Thursday, November 11, 2010

Dream House

Every morning on my way to work, I pass a small house with a "For Rent" sign. It doesn't appear to be very large, maybe one bedroom, one bath, a small kitchen and living space. It's not far from my parents' business, in a rather industrial, run-down part of town. The majority of the people in the neighborhood are minorities -- and I often get looks being a small white girl driving a big truck down the road. I've checked on rent in these areas, in the event that I ever have the financial ability to move out of my childhood bedroom - a mere $300 a month.

This is not, in a nutshell, a "good" part of town. Not a part of town where my parents would like me to live, not a part of town that is safe for a single female living alone. When my church was involved with the Justice Project last year in a fragile neighborhood in our city, I wanted nothing more than to rent a house, move in, and love people from my front porch. My father was not a fan of this plan and at any rate, I was too broke to move out.

And I know what it looks like - privileged white girl "slumming it" and trying to move in and save the neighborhood!

Really, though, it's not like that all.

In these run-down, impoverished, broken neighborhoods, I feel at home.
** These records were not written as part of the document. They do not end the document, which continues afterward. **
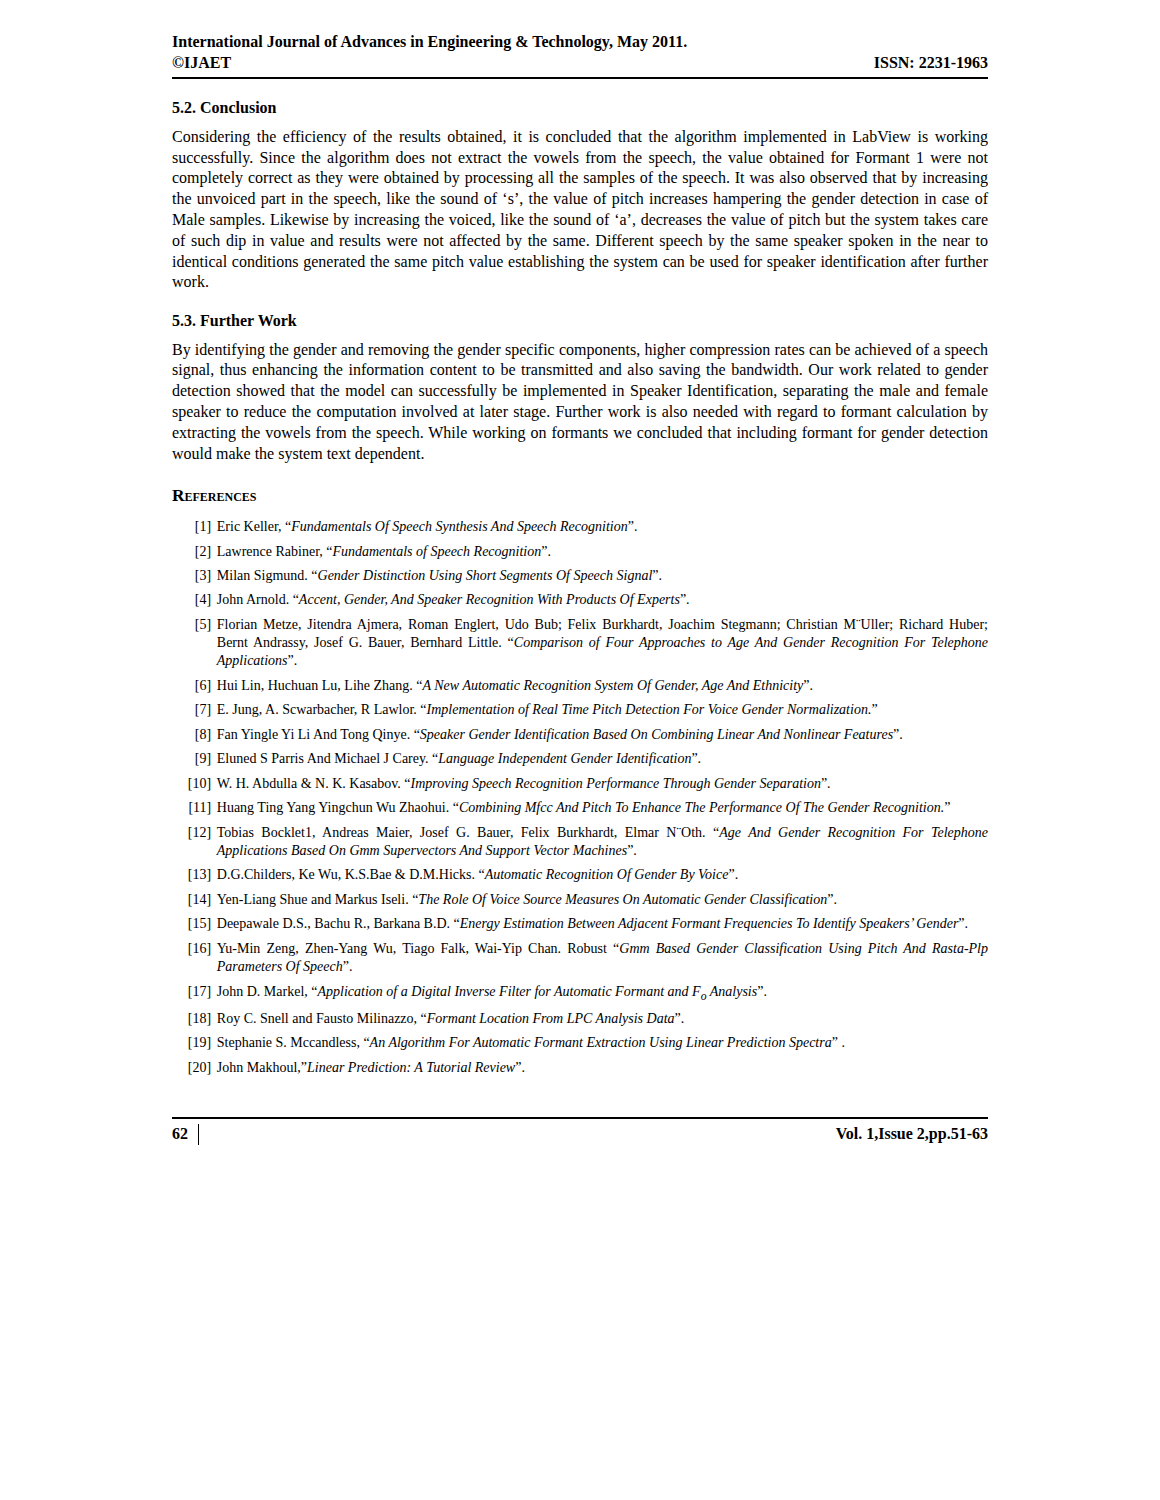International Journal of Advances in Engineering & Technology, May 2011.
©IJAET
ISSN: 2231-1963
5.2. Conclusion
Considering the efficiency of the results obtained, it is concluded that the algorithm implemented in LabView is working successfully. Since the algorithm does not extract the vowels from the speech, the value obtained for Formant 1 were not completely correct as they were obtained by processing all the samples of the speech. It was also observed that by increasing the unvoiced part in the speech, like the sound of ‘s’, the value of pitch increases hampering the gender detection in case of Male samples. Likewise by increasing the voiced, like the sound of ‘a’, decreases the value of pitch but the system takes care of such dip in value and results were not affected by the same. Different speech by the same speaker spoken in the near to identical conditions generated the same pitch value establishing the system can be used for speaker identification after further work.
5.3. Further Work
By identifying the gender and removing the gender specific components, higher compression rates can be achieved of a speech signal, thus enhancing the information content to be transmitted and also saving the bandwidth. Our work related to gender detection showed that the model can successfully be implemented in Speaker Identification, separating the male and female speaker to reduce the computation involved at later stage. Further work is also needed with regard to formant calculation by extracting the vowels from the speech. While working on formants we concluded that including formant for gender detection would make the system text dependent.
References
[1] Eric Keller, “Fundamentals Of Speech Synthesis And Speech Recognition”.
[2] Lawrence Rabiner, “Fundamentals of Speech Recognition”.
[3] Milan Sigmund. “Gender Distinction Using Short Segments Of Speech Signal”.
[4] John Arnold. “Accent, Gender, And Speaker Recognition With Products Of Experts”.
[5] Florian Metze, Jitendra Ajmera, Roman Englert, Udo Bub; Felix Burkhardt, Joachim Stegmann; Christian M¨Uller; Richard Huber; Bernt Andrassy, Josef G. Bauer, Bernhard Little. “Comparison of Four Approaches to Age And Gender Recognition For Telephone Applications”.
[6] Hui Lin, Huchuan Lu, Lihe Zhang. “A New Automatic Recognition System Of Gender, Age And Ethnicity”.
[7] E. Jung, A. Scwarbacher, R Lawlor. “Implementation of Real Time Pitch Detection For Voice Gender Normalization.”
[8] Fan Yingle Yi Li And Tong Qinye. “Speaker Gender Identification Based On Combining Linear And Nonlinear Features”.
[9] Eluned S Parris And Michael J Carey. “Language Independent Gender Identification”.
[10] W. H. Abdulla & N. K. Kasabov. “Improving Speech Recognition Performance Through Gender Separation”.
[11] Huang Ting Yang Yingchun Wu Zhaohui. “Combining Mfcc And Pitch To Enhance The Performance Of The Gender Recognition.”
[12] Tobias Bocklet1, Andreas Maier, Josef G. Bauer, Felix Burkhardt, Elmar N¨Oth. “Age And Gender Recognition For Telephone Applications Based On Gmm Supervectors And Support Vector Machines”.
[13] D.G.Childers, Ke Wu, K.S.Bae & D.M.Hicks. “Automatic Recognition Of Gender By Voice”.
[14] Yen-Liang Shue and Markus Iseli. “The Role Of Voice Source Measures On Automatic Gender Classification”.
[15] Deepawale D.S., Bachu R., Barkana B.D. “Energy Estimation Between Adjacent Formant Frequencies To Identify Speakers’ Gender”.
[16] Yu-Min Zeng, Zhen-Yang Wu, Tiago Falk, Wai-Yip Chan. Robust “Gmm Based Gender Classification Using Pitch And Rasta-Plp Parameters Of Speech”.
[17] John D. Markel, “Application of a Digital Inverse Filter for Automatic Formant and Fo Analysis”.
[18] Roy C. Snell and Fausto Milinazzo, “Formant Location From LPC Analysis Data”.
[19] Stephanie S. Mccandless, “An Algorithm For Automatic Formant Extraction Using Linear Prediction Spectra” .
[20] John Makhoul,”Linear Prediction: A Tutorial Review”.
62
Vol. 1,Issue 2,pp.51-63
I understand brokenness. Understand what it is like to be poor in spirit and poor in finances. I appreciate those people who wear their brokenness on their sleeves, not as badges or prizes, but as expressions of who they are. They are not afraid to show their brokenness, their unlovely-ness, their flaws and struggles and pain. And that is beautiful.

I am tired of running in circles where people say that everything is fine when it is not. Tired of hiding struggles and pain as if that somehow makes me strong. It is my brokenness and my flaws that are the essence of my beauty and the essence of Christ's strength in me.
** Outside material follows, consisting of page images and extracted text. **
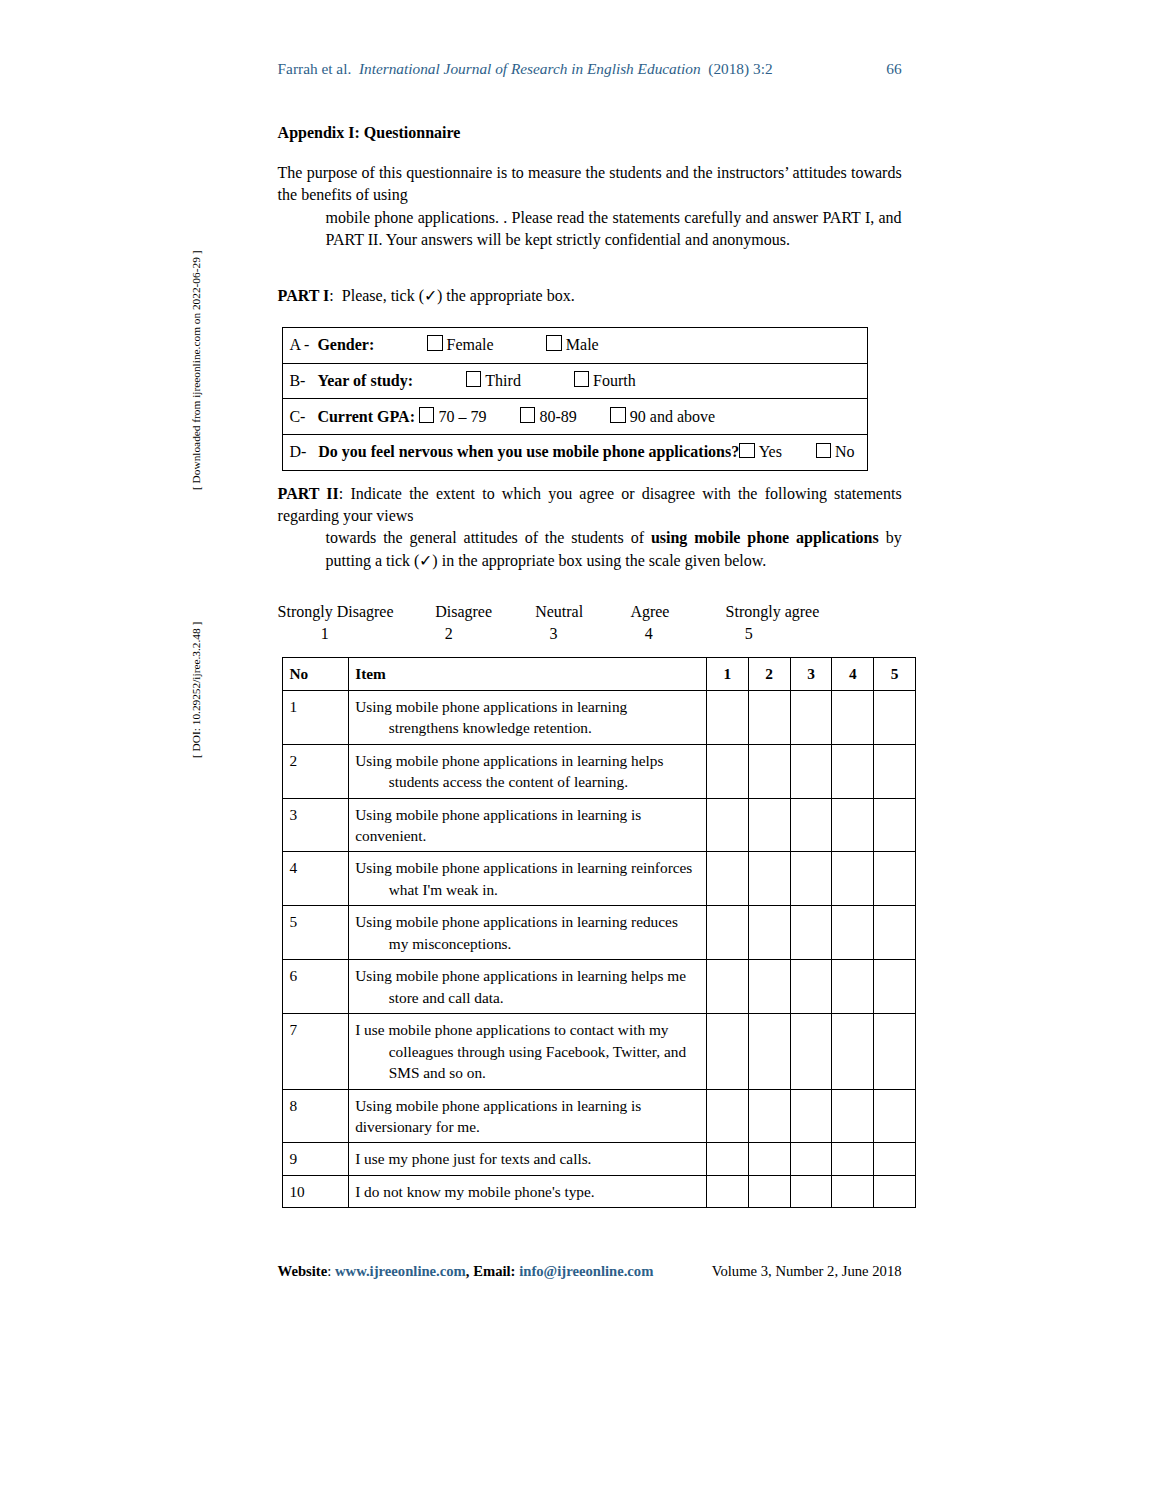[ DOI: 10.29252/ijree.3.2.48 ]
[ Downloaded from ijreeonline.com on 2022-06-29 ]
Farrah et al. International Journal of Research in English Education (2018) 3:2
66
Appendix I: Questionnaire
The purpose of this questionnaire is to measure the students and the instructors’ attitudes towards the benefits of using mobile phone applications. . Please read the statements carefully and answer PART I, and PART II. Your answers will be kept strictly confidential and anonymous.
PART I: Please, tick (✓) the appropriate box.
| A - Gender: Female Male |
| B- Year of study: Third Fourth |
| C- Current GPA: 70 – 79 80-89 90 and above |
| D- Do you feel nervous when you use mobile phone applications? Yes No |
PART II: Indicate the extent to which you agree or disagree with the following statements regarding your views towards the general attitudes of the students of using mobile phone applications by putting a tick (✓) in the appropriate box using the scale given below.
Strongly Disagree Disagree Neutral Agree Strongly agree
1 2 3 4 5
| No | Item | 1 | 2 | 3 | 4 | 5 |
| --- | --- | --- | --- | --- | --- | --- |
| 1 | Using mobile phone applications in learning strengthens knowledge retention. | | | | | |
| 2 | Using mobile phone applications in learning helps students access the content of learning. | | | | | |
| 3 | Using mobile phone applications in learning is convenient. | | | | | |
| 4 | Using mobile phone applications in learning reinforces what I'm weak in. | | | | | |
| 5 | Using mobile phone applications in learning reduces my misconceptions. | | | | | |
| 6 | Using mobile phone applications in learning helps me store and call data. | | | | | |
| 7 | I use mobile phone applications to contact with my colleagues through using Facebook, Twitter, and SMS and so on. | | | | | |
| 8 | Using mobile phone applications in learning is diversionary for me. | | | | | |
| 9 | I use my phone just for texts and calls. | | | | | |
| 10 | I do not know my mobile phone's type. | | | | | |
Website: www.ijreeonline.com, Email: info@ijreeonline.com
Volume 3, Number 2, June 2018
This sort of honesty and vulnerability is terrifying to so many people. And that is understandable, given the way that our culture has ever-new and varying ways of beating people when they're down, of making them ashamed of their lives and their pasts and their choices. And maybe they weren't great choices, but they can still be redeemed. They are being redeemed.

At the end of the day, I just want to be among people who aren't afraid to speak the truth.

Sometimes, everything is not okay.

And that is okay.

1 comment:

Unknown said...

Jess, Thanks for sharing your thoughts. Your talent for expression shines. Your blog helps me to think better! Even though the username is Charlypurrs, this is your old friend Nancy Davidson!